### DIRECTIVE
Locate each line in the material below that contains the word "acousticguitarsteel", matching case exactly, and copy those lines.

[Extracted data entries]
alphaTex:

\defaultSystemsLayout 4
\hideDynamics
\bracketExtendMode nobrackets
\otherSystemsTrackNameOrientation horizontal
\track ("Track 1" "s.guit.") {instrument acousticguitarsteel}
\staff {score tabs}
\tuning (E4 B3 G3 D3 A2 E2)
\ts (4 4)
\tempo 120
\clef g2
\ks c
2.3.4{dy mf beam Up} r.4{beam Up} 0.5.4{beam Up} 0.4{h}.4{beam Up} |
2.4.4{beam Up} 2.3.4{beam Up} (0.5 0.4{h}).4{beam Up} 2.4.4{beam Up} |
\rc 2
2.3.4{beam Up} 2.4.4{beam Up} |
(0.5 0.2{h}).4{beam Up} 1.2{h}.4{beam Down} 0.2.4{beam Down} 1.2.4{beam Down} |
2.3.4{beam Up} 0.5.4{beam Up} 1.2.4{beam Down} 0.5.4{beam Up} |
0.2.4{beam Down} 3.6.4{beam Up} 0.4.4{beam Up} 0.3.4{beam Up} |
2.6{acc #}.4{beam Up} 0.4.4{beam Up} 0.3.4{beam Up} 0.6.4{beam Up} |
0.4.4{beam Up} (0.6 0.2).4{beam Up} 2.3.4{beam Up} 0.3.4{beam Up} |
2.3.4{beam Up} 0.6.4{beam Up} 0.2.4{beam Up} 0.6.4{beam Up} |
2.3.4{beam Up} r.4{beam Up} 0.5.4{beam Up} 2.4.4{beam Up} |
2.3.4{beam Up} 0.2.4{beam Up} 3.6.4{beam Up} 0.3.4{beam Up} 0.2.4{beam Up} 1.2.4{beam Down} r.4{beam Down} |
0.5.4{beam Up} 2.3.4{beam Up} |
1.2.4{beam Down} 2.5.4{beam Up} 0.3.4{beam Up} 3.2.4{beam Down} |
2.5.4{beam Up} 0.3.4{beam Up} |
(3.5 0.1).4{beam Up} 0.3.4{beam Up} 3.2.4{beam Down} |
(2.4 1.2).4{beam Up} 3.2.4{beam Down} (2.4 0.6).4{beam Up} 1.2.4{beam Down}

### RESPONSE
\track ("Track 1" "s.guit.") {instrument acousticguitarsteel}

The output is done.